Friday, January 25, 2013

The "I Told You So" Mentality


Parshat Beshalach opens with Bnei Yisrael leaving Egypt. Pharaoh has second thoughts about “letting” the Jews go, so he rallies the remaining Egyptians to pursue Bnai Yisrael on their armored chariots. The Jews see the Egyptians approaching and get very scared and cry out to Hashem. This is what they say to Moshe (14:11-12):
“Were there no graves in Egypt that you had to take us into the desert to die?! What have you done to us by taking us out of Egypt?! Isn’t this what we told you in Egypt, ‘Let us be and we will continue to serve Egypt’ – for it is better that we serve Egypt than die in the desert.”

Rashi notes the obvious question: where and when did Bnei Yisrael say anything that resembles what they claim to have said in the underlined passage?
Rashi quotes the Mechilta’s answer to this question, and refers us to a verse at the end of Parshat Shemot. Moshe and Aharon had approached Pharaoh for the forst time, and instead of easing the burden on the Jewish People, Pharaoh had responded by making their slavery harder and no longer providing the straw for bricks. Upon hearing go this development, the Jewish leaders confront Moshe and Aharon and say (5:21): “May Hashem look upon you and judge, for you have made us abhorrent in the eyes of Egypt, and you placed a sword in their hands to murder us.”

At first glance, this Mechilta is very difficult. These statements in Parshat Shemot do not match up at all with the statements in Beshalach. Furthermore, even if you could in some way understand the parallels between these two verses, it completely ignores the ten plagues and Exodus from Egypt that transpired in between.

I’d like to suggest an understanding of our pasuk in light of a common parenting situation. Your child is jumping on the couch. You tell them to stop. They keep doing it, so this time you warn him, that he might hurt himself, so he should really stop jumping on the couch for his own good. He keeps jumping, and sure enough he falls off the couch and bumps his head, and he’s crying. What’s your first response? Mine is usually, “I told you so!” and then remembering that my child is in pain I ask, “are you OK?”

Many of us suffer from the “I told you so” mentality. We get stuck in our ways, stuck in wanting to be right that we ignore all of the other factors. The Jews are scared. So they respond defensively- by going on the offense against Moshe and by saying, “We Told You So!”

Hashem doesn’t get angry at Bnei Yisrael.

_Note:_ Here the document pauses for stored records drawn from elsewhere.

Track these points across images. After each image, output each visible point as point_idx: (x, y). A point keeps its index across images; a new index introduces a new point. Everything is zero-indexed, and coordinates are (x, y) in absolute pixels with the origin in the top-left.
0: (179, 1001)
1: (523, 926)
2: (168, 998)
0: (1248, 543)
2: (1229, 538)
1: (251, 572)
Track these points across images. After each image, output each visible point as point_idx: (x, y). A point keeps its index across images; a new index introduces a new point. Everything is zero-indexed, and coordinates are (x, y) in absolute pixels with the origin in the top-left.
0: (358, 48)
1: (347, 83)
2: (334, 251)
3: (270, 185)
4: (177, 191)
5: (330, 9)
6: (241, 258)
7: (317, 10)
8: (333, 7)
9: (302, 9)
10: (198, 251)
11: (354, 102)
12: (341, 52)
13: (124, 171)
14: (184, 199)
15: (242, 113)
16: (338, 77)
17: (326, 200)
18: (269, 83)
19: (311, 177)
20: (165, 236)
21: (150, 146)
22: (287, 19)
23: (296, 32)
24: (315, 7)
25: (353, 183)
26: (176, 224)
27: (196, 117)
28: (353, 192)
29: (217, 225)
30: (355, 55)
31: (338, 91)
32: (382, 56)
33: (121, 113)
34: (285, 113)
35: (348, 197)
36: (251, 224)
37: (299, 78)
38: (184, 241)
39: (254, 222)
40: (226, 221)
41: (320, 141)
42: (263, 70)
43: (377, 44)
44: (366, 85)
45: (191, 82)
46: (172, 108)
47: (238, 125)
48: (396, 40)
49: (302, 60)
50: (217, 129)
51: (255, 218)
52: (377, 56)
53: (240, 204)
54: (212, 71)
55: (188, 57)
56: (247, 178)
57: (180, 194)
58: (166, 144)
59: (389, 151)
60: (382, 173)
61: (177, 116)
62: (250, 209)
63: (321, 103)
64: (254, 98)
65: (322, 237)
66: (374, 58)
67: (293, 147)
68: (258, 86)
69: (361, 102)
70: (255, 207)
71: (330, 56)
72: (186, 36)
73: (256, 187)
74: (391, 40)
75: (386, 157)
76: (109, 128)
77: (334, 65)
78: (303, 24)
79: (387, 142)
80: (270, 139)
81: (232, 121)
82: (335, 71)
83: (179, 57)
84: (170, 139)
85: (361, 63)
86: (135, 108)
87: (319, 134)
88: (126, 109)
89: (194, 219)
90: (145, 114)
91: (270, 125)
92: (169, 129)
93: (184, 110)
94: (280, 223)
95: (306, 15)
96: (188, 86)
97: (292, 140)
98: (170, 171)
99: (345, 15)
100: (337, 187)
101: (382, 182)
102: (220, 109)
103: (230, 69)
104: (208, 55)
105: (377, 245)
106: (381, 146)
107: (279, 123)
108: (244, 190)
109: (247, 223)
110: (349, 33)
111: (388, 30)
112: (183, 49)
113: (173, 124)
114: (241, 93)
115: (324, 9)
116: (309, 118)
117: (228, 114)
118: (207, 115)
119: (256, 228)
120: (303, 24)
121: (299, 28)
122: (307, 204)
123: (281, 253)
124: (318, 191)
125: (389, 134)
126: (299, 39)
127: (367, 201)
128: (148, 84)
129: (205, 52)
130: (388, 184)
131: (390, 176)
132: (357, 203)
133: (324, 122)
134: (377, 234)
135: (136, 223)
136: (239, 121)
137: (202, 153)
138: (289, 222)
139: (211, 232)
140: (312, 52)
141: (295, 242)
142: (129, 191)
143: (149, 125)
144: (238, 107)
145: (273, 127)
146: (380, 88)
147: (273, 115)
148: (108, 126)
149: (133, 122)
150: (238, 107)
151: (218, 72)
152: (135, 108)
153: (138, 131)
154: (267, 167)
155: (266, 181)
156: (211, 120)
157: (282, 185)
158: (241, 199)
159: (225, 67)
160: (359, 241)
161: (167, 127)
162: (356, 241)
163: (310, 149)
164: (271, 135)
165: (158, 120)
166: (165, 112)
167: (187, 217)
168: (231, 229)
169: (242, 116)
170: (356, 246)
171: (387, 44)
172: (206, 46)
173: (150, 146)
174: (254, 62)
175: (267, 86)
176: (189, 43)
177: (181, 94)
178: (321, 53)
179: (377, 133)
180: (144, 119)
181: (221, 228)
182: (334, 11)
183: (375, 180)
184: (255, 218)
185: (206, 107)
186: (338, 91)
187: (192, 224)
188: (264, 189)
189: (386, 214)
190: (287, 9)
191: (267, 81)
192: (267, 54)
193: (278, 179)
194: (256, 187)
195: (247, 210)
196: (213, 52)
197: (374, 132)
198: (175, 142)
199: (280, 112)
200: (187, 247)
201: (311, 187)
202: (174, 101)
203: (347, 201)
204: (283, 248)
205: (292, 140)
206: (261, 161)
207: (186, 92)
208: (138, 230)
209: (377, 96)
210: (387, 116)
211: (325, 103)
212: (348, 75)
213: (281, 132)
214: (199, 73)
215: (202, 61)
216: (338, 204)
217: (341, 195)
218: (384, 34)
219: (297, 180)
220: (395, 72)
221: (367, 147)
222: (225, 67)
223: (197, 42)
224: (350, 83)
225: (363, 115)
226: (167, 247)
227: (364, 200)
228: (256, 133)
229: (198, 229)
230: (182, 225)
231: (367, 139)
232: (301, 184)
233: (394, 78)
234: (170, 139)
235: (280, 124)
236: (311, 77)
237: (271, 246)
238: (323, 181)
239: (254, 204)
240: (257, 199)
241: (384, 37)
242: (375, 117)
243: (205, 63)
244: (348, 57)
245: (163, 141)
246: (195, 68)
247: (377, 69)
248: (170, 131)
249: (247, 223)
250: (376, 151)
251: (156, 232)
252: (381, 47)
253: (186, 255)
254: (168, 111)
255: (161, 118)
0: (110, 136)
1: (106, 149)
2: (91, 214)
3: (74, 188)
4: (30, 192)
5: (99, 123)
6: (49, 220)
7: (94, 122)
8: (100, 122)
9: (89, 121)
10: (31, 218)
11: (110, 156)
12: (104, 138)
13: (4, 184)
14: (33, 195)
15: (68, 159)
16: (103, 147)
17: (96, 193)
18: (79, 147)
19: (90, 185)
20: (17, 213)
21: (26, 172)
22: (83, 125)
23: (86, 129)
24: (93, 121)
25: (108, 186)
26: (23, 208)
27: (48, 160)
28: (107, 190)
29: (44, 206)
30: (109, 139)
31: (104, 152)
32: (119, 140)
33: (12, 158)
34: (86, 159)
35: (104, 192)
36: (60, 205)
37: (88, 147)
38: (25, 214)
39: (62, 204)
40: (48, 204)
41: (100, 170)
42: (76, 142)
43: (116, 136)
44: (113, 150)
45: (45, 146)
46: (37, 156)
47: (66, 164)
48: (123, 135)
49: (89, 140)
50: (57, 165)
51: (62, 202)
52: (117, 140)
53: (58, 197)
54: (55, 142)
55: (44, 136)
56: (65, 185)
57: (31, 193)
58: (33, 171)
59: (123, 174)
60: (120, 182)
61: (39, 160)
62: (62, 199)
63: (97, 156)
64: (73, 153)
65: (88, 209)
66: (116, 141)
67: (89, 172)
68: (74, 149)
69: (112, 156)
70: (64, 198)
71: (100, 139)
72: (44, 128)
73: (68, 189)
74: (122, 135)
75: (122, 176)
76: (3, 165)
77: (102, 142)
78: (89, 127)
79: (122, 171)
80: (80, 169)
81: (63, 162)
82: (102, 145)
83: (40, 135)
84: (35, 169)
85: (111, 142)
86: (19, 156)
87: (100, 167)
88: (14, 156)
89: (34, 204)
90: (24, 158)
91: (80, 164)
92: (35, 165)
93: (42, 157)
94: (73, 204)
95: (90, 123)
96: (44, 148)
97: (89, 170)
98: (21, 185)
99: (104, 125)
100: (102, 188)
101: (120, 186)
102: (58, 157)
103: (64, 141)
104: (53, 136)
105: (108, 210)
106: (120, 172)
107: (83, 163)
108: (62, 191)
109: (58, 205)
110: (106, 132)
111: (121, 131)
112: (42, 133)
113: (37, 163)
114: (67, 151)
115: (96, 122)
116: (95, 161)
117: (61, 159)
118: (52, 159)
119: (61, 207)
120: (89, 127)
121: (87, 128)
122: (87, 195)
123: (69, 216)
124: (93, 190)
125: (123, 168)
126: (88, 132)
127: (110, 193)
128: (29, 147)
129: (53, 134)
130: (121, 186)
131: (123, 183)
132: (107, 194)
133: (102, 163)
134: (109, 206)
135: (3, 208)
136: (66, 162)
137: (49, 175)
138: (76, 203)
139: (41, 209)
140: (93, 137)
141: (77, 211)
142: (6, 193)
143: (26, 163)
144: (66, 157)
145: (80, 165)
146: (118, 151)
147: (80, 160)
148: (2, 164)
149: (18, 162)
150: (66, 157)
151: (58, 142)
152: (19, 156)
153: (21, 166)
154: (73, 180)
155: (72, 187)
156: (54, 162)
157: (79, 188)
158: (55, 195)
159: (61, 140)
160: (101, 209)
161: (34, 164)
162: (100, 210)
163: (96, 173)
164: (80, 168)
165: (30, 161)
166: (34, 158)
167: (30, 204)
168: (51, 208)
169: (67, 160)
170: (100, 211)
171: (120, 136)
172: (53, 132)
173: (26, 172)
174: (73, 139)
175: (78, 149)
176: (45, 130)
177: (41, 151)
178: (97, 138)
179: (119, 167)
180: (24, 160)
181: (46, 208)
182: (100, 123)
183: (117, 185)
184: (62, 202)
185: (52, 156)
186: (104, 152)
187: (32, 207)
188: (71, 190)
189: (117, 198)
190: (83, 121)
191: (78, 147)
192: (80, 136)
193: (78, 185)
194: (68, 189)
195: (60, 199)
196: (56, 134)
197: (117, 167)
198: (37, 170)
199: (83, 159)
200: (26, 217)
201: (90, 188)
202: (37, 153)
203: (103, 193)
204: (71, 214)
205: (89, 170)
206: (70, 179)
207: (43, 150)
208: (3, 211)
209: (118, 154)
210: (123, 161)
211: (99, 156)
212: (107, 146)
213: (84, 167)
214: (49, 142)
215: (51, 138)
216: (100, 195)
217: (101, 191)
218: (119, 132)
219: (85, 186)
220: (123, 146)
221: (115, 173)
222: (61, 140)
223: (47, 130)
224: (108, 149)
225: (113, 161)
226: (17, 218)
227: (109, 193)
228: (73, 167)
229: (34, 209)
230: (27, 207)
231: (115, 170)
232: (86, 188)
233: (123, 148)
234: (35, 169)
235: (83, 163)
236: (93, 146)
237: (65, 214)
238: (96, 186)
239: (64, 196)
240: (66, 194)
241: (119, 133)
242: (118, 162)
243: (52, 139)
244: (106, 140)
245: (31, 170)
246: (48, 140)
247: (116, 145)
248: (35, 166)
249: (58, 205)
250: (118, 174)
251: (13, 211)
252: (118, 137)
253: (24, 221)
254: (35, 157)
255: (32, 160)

He understands where they are coming from. Instead he merely tells them, “Be quiet”. Don’t open your mouths until you can overcome your “I told you so mentality.”
Bnei Yisrael overcome this mentality after the Splitting of the Sea. And it is at this point that the people begin to understand that God had been with them all along, and they respond by opening their mouths to recite the Song at the Sea.

This clarity doesn’t last long and soon enough the people are right back in their “I told you so” mentality. But Parshat Beshalach is proof that we can overcome this tendency, and focus on the “What can we do now?” instead of the “I told you so.”